[Materials provided Boundary: Start]

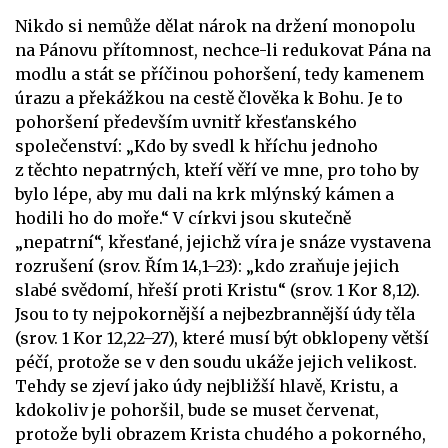
Nikdo si nemůže dělat nárok na držení monopolu
na Pánovu přítomnost, nechce-li redukovat Pána na
modlu a stát se příčinou pohoršení, tedy kamenem
úrazu a překážkou na cestě člověka k Bohu. Je to
pohoršení především uvnitř křesťanského
společenství: „Kdo by svedl k hříchu jednoho
z těchto nepatrných, kteří věří ve mne, pro toho by
bylo lépe, aby mu dali na krk mlýnský kámen a
hodili ho do moře.“ V církvi jsou skutečně
„nepatrní“, křesťané, jejichž víra je snáze vystavena
rozrušení (srov. Řím 14,1–23): „kdo zraňuje jejich
slabé svědomí, hřeší proti Kristu“ (srov. 1 Kor 8,12).
Jsou to ty nejpokornější a nejbezbrannější údy těla
(srov. 1 Kor 12,22–27), které musí být obklopeny větší
péčí, protože se v den soudu ukáže jejich velikost.
Tehdy se zjeví jako údy nejbližší hlavě, Kristu, a
kdokoliv je pohoršil, bude se muset červenat,
protože byli obrazem Krista chudého a pokorného,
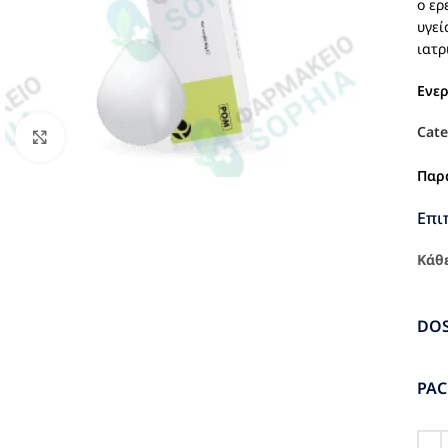
ο ερ
υγεί
ιατρ
Ενε
Cate
Click to enlarge
Παρ
Επι
Κάθε
DO
PA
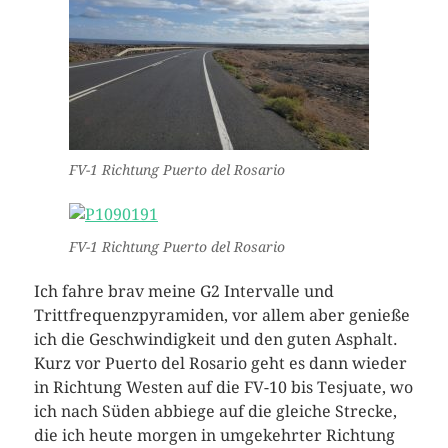
FV-1 Richtung Puerto del Rosario
FV-1 Richtung Puerto del Rosario
Ich fahre brav meine G2 Intervalle und
Trittfrequenzpyramiden, vor allem aber genieße
ich die Geschwindigkeit und den guten Asphalt.
Kurz vor Puerto del Rosario geht es dann wieder
in Richtung Westen auf die FV-10 bis Tesjuate, wo
ich nach Süden abbiege auf die gleiche Strecke,
die ich heute morgen in umgekehrter Richtung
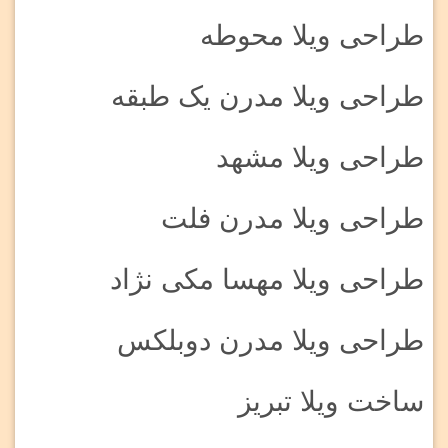
طراحی ویلا محوطه
طراحی ویلا مدرن یک طبقه
طراحی ویلا مشهد
طراحی ویلا مدرن فلت
طراحی ویلا مهسا مکی نژاد
طراحی ویلا مدرن دوبلکس
ساخت ویلا تبریز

[Materials provided Boundary: End]

> [Problem statement]
If any image appears in the entries, omit it and return the rest verbatim.

> [Response]
Nikdo si nemůže dělat nárok na držení monopolu
na Pánovu přítomnost, nechce-li redukovat Pána na
modlu a stát se příčinou pohoršení, tedy kamenem
úrazu a překážkou na cestě člověka k Bohu. Je to
pohoršení především uvnitř křesťanského
společenství: „Kdo by svedl k hříchu jednoho
z těchto nepatrných, kteří věří ve mne, pro toho by
bylo lépe, aby mu dali na krk mlýnský kámen a
hodili ho do moře.“ V církvi jsou skutečně
„nepatrní“, křesťané, jejichž víra je snáze vystavena
rozrušení (srov. Řím 14,1–23): „kdo zraňuje jejich
slabé svědomí, hřeší proti Kristu“ (srov. 1 Kor 8,12).
Jsou to ty nejpokornější a nejbezbrannější údy těla
(srov. 1 Kor 12,22–27), které musí být obklopeny větší
péčí, protože se v den soudu ukáže jejich velikost.
Tehdy se zjeví jako údy nejbližší hlavě, Kristu, a
kdokoliv je pohoršil, bude se muset červenat,
protože byli obrazem Krista chudého a pokorného,
ο ερ
υγεί
ιατρ
Ενε
Cate
Click to enlarge
Παρ
Επι
Κάθε
DO
PA
FV-1 Richtung Puerto del Rosario
FV-1 Richtung Puerto del Rosario
Ich fahre brav meine G2 Intervalle und
Trittfrequenzpyramiden, vor allem aber genieße
ich die Geschwindigkeit und den guten Asphalt.
Kurz vor Puerto del Rosario geht es dann wieder
in Richtung Westen auf die FV-10 bis Tesjuate, wo
ich nach Süden abbiege auf die gleiche Strecke,
die ich heute morgen in umgekehrter Richtung
طراحی ویلا محوطه
طراحی ویلا مدرن یک طبقه
طراحی ویلا مشهد
طراحی ویلا مدرن فلت
طراحی ویلا مهسا مکی نژاد
طراحی ویلا مدرن دوبلکس
ساخت ویلا تبریز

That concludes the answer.